Monday, Jan. 29, 1940

Springtime for Bears?

Out of hibernation last week came the first hungry bears of 1940 business. For three months these grizzly animals have growled to each other in their lairs that production could not be kept at or even near 1929 levels if: 1) capital goods production stagnated; 2) war exports lagged; 3) the boom rate of production rapidly ate up industry's backlogs of orders. Last week the bears were smirking.

They did not smirk because Sears, Roebuck (1939 sales: about 23% over 1938) and Montgomery Ward (1939 sales: about 15% over 1938) were reported holding nearly the same margin over 1939, although both announced higher prices for the spring. Nor because January retail grocery sales, best in rural areas, were running 5% ahead of 1939. Nor because retail auto sales declined less than half as much as is "normal" in January, kept 26.6% ahead of 1939.

But the superior expression on the face of the bears was noticeable when the Federal Reserve Board reported that although its December index of production was higher than for any month in history (thanks mostly to the durable goods industries), January production, instead of rising, was slipping from the peak. This was a sure indication that its index for January would be down from December's (seasonally adjusted) level of 128.

The stock market did not wait for the Federal Reserve announcement. The Dow-Jones Average of 30 Industrials, whose War II's high was 155.92, broke to a new wartime low of 144.65. Conspicuous among those leading the market down was Wall Street's No. 1 counter, U. S. Steel. From 1938 until last summer Big Steel was called the highest-priced stock on the board because its price was more than infinity times its (zero) earnings. Last week Dow-Jones estimated that the post-peace steel rush had netted Big Steel $2.70 a share for the year on its common (which would justify a price of $27 on the conventional ten-times-earnings basis). Steel responded by dropping from 59 to 56 7/8.

Meantime, the steel production rate was down to 82.2% from its pre-Christmas high of 94.4%. The composite price of scrap, a major barometer of steel, fell back from the war-boom peak of $22.50 a ton to $17.67--the mills were loaded, were not buying any more.

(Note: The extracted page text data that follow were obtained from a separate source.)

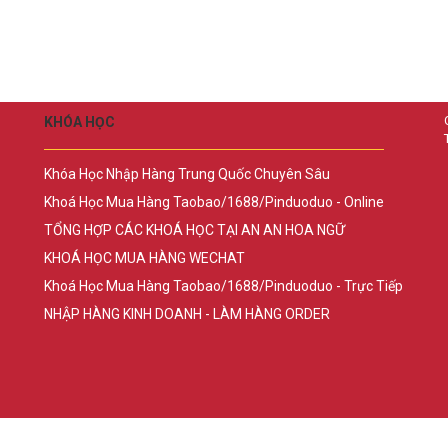
KHÓA HỌC
Khóa Học Nhập Hàng Trung Quốc Chuyên Sâu
Khoá Học Mua Hàng Taobao/1688/Pinduoduo - Online
TỔNG HỢP CÁC KHOÁ HỌC TẠI AN AN HOA NGỮ
KHOÁ HỌC MUA HÀNG WECHAT
Khoá Học Mua Hàng Taobao/1688/Pinduoduo - Trực Tiếp
NHẬP HÀNG KINH DOANH - LÀM HÀNG ORDER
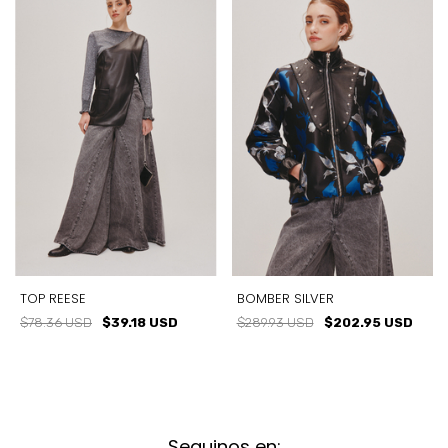
TOP REESE
BOMBER SILVER
$78.36 USD
$39.18 USD
$289.93 USD
$202.95 USD
Seguinos en:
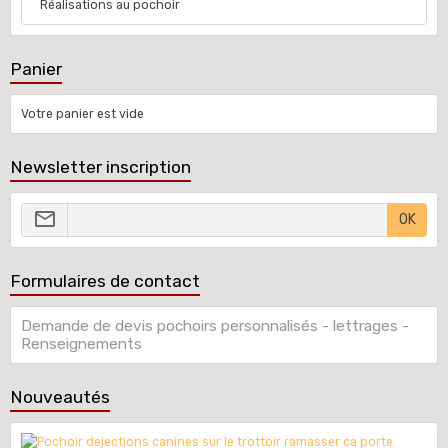
Réalisations au pochoir
Panier
Votre panier est vide
Newsletter inscription
OK
Formulaires de contact
Demande de devis pochoirs personnalisés - lettrages -
Renseignements
Nouveautés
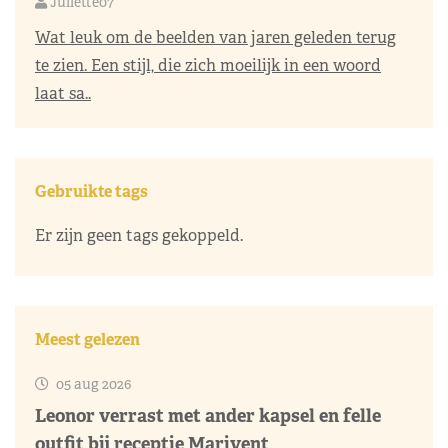
Juliette07
Wat leuk om de beelden van jaren geleden terug
te zien. Een stijl, die zich moeilijk in een woord
laat sa..
Gebruikte tags
Er zijn geen tags gekoppeld.
Meest gelezen
05 aug 2026
Leonor verrast met ander kapsel en felle
outfit bij receptie Marivent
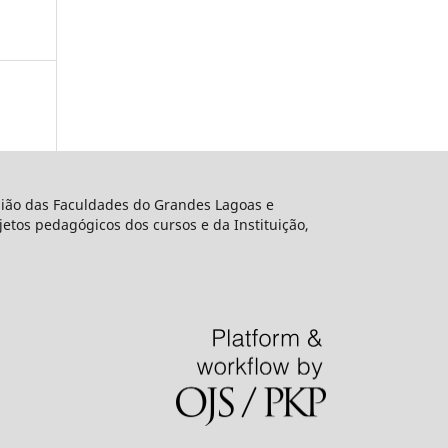
União das Faculdades do Grandes Lagoas e
etos pedagógicos dos cursos e da Instituição,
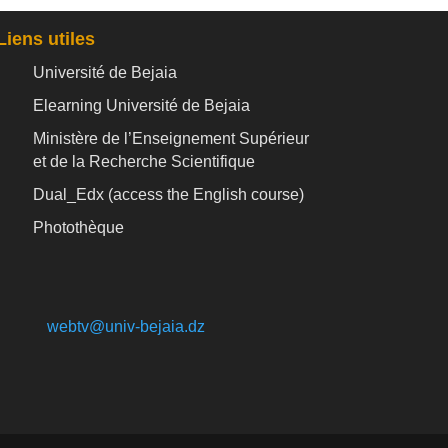
Liens utiles
Université de Bejaia
Elearning Université de Bejaia
Ministère de l’Enseignement Supérieur
et de la Recherche Scientifique
Dual_Edx (
access the English course)
Photothèque
webtv@univ-bejaia.dz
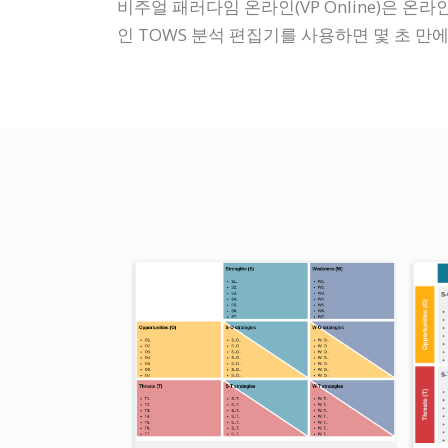
비주얼 패러다임 온라인(VP Online)은 온
인 TOWS 분석 편집기를 사용하면 몇 초 만에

Three weeks ago Detroit steel jobbers, who had been the only ones to raise prices during the October delivery crisis, cut them $3-$5 a ton, back into line. Last week, a few harder-pressed little fellows put Detroit sheet prices $2 below the posted price of $44. The New York Journal of Commerce admitted that "inventories of many steel consumers [up 21% since Sept. i] are large enough to last a month or two at least . . . even longer if consumption of steel declines."

Other news which put smiles on the faces of bears:

Construction. The first three weeks of 1940 saw $159,299,000 of contracts awarded, 39% less than in 1939's first three weeks. Reason: Federal, State and municipal awards were down 37% (mostly due to drying up of PWA) to $111,159,000, more than offsetting a 27% gain in private awards to $48,140,000.

Oil. Gasoline exports, in spite of war, when last heard from were at least 30% below late 1938, with no new orders coming in. Gasoline inventories rose to a dizzy 84,326,000 barrels, partly because producers are having difficulty in curtailing gasoline production now that its byproduct, fuel oil, is in demand. Meanwhile, wholesale gasoline prices, cut three times since Dec. 1 (net cut: 3/8-c- a gallon) were dropped another 1/8-c-.

Copper. Not since October has the price of copper budged. At that time all leading producers put the price up to 12 1/2-c-. Last week the price was split three ways on the downside. Buyers were sitting tight and production was running on. So the No. 1 U. S. copper customs smelter, American Smelting & Refining Co., began taking odd-lot orders at 12 1/4-c-, while its competitors were hopefully holding out for 12 1/2-c-. Meanwhile, export copper and the price of a couple of marginal units slipped to 12-c-.